Problem to work on – Give each record below again, without a single difference.

···

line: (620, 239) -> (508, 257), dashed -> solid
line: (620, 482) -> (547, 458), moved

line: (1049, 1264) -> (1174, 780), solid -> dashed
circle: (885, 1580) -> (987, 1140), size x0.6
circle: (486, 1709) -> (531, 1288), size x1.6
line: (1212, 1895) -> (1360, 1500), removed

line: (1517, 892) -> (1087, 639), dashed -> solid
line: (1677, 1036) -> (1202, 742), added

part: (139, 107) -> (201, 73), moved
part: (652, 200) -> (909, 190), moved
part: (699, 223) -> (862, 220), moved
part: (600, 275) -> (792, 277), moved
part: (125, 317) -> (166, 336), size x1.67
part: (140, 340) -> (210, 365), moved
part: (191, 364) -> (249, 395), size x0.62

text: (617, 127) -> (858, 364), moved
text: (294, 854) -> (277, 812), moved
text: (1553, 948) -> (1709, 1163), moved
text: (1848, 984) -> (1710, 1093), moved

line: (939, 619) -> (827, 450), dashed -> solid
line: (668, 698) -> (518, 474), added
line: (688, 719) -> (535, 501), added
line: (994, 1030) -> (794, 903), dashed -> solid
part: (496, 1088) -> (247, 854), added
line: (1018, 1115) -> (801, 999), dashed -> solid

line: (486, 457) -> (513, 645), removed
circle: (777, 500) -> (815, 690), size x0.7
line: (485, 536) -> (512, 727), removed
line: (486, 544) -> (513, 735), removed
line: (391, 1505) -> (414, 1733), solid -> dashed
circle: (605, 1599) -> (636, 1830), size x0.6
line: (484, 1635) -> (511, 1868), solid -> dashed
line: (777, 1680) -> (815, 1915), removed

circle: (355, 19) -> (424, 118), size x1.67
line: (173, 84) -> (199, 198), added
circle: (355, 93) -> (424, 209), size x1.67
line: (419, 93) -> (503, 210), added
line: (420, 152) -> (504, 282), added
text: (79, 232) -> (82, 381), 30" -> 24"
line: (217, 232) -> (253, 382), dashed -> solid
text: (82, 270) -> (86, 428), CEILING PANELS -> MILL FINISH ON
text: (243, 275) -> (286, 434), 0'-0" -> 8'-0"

···

Task result –
line: (620, 239) -> (508, 257), dashed -> solid
line: (620, 482) -> (547, 458), moved

line: (1049, 1264) -> (1174, 780), solid -> dashed
circle: (885, 1580) -> (987, 1140), size x0.6
circle: (486, 1709) -> (531, 1288), size x1.6
line: (1212, 1895) -> (1360, 1500), removed

line: (1517, 892) -> (1087, 639), dashed -> solid
line: (1677, 1036) -> (1202, 742), added

part: (139, 107) -> (201, 73), moved
part: (652, 200) -> (909, 190), moved
part: (699, 223) -> (862, 220), moved
part: (600, 275) -> (792, 277), moved
part: (125, 317) -> (166, 336), size x1.67
part: (140, 340) -> (210, 365), moved
part: (191, 364) -> (249, 395), size x0.62

text: (617, 127) -> (858, 364), moved
text: (294, 854) -> (277, 812), moved
text: (1553, 948) -> (1709, 1163), moved
text: (1848, 984) -> (1710, 1093), moved

line: (939, 619) -> (827, 450), dashed -> solid
line: (668, 698) -> (518, 474), added
line: (688, 719) -> (535, 501), added
line: (994, 1030) -> (794, 903), dashed -> solid
part: (496, 1088) -> (247, 854), added
line: (1018, 1115) -> (801, 999), dashed -> solid

line: (486, 457) -> (513, 645), removed
circle: (777, 500) -> (815, 690), size x0.7
line: (485, 536) -> (512, 727), removed
line: (486, 544) -> (513, 735), removed
line: (391, 1505) -> (414, 1733), solid -> dashed
circle: (605, 1599) -> (636, 1830), size x0.6
line: (484, 1635) -> (511, 1868), solid -> dashed
line: (777, 1680) -> (815, 1915), removed

circle: (355, 19) -> (424, 118), size x1.67
line: (173, 84) -> (199, 198), added
circle: (355, 93) -> (424, 209), size x1.67
line: (419, 93) -> (503, 210), added
line: (420, 152) -> (504, 282), added
text: (79, 232) -> (82, 381), 30" -> 24"
line: (217, 232) -> (253, 382), dashed -> solid
text: (82, 270) -> (86, 428), CEILING PANELS -> MILL FINISH ON
text: (243, 275) -> (286, 434), 0'-0" -> 8'-0"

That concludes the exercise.